Keep in mind, however, that those returns will hardly be uniform across all risk assets. Performance will still depend to a large degree on which risk assets are held, what the regional exposure looks like and how we elect to position across the different sectors. It’s therefore important to assess how well our own portfolio is positioned for the initial stages of the coming tightening cycle.

 

So here’s how our portfolios stack up for U.S.-based investors:

 

• Overall, we elect to retain a pro-risk bias as we enter the initial stages of the Fed’s tightening cycle with overweights to both equity and credit. As we’ve already noted, risk assets tend to fare well following an initial rate hike as long as the move is a validation that deflationary risks have abated and not an admission that inflationary pressures are accelerating.

 

• Within the equity portion of our portfolios, we continue to overweight both eurozone and Japan. Both are in early stages of recovery, with more attractive valuations, better earnings momentum, weakening currencies and an increasingly accommodative policy backdrop.

 

• While we have closed our underweight on emerging markets, we remain concerned over the impact of a Fed tightening. We therefore position more defensively and seek to avoid those countries that are more vulnerable to the fallout from a tightening of policy and focus instead upon those less acutely impacted.
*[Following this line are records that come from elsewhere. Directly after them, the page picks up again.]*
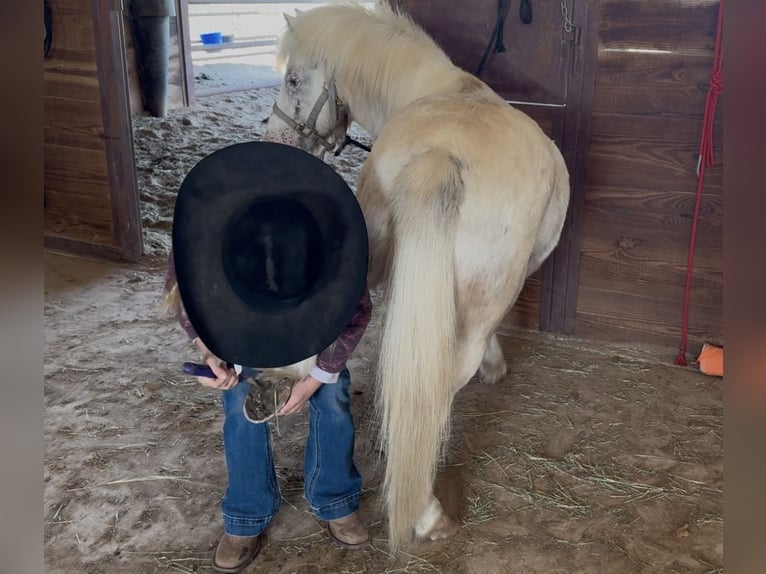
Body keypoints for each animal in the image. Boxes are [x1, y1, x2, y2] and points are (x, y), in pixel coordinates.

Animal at [264, 1, 571, 550]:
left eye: (294, 78)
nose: (275, 141)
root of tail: (439, 157)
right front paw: (495, 366)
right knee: (439, 385)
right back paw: (427, 511)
Our overweights include China and Poland, while we have downgraded Turkey and India.

 

• Within the U.S. equity portion of our portfolios, we continue to reflect a mostly cyclical bias with a preference for those sectors that possess strong secular growth drivers, are less vulnerable to Fed rate hikes, have solid earnings momentum or represent compellingly attractive valuations. This includes technology, select industrials (transports), and equipment and services within the healthcare and energy sectors.

 

• We maintain a more cautious stand on those sectors that have benefited disproportionately from lower rates and look vulnerable as we enter a tightening cycle. This includes both utilities and telecoms.

 

Small-cap stocks tend to fare better than both mid- and large-cap stocks during the early phase of a tightening cycle. This is partly a reflection of their exposure to the improving domestic growth dynamics that a rate hike confirms, and partly because of their more limited currency exposure to the consequent strengthening of the dollar.

 

• Last, we opt to retain a modest overweight to investment-grade corporate bonds within our fixed income portfolios. With spreads unlikely to widen materially as business conditions continue to improve, the higher yield premium and lower rate risk exposure suggest that credit will outperform government bonds over the next six months.

 

The bottom line

Each and every monetary policy tightening cycle is different. So while historical return comparisons may prove helpful in providing some context around Fed policy shifts, we must still consider current conditions when positioning investment portfolios. Some may indicate the need to cool an overheating economy, while others are simply intended to reset policy to more macro-appropriate conditions. It is our view that the current cycle reflects the latter rather than the former, and the pace of policy shifts will be both measured and moderate. We therefore retain our selective pro-risk bias as this cycle begins.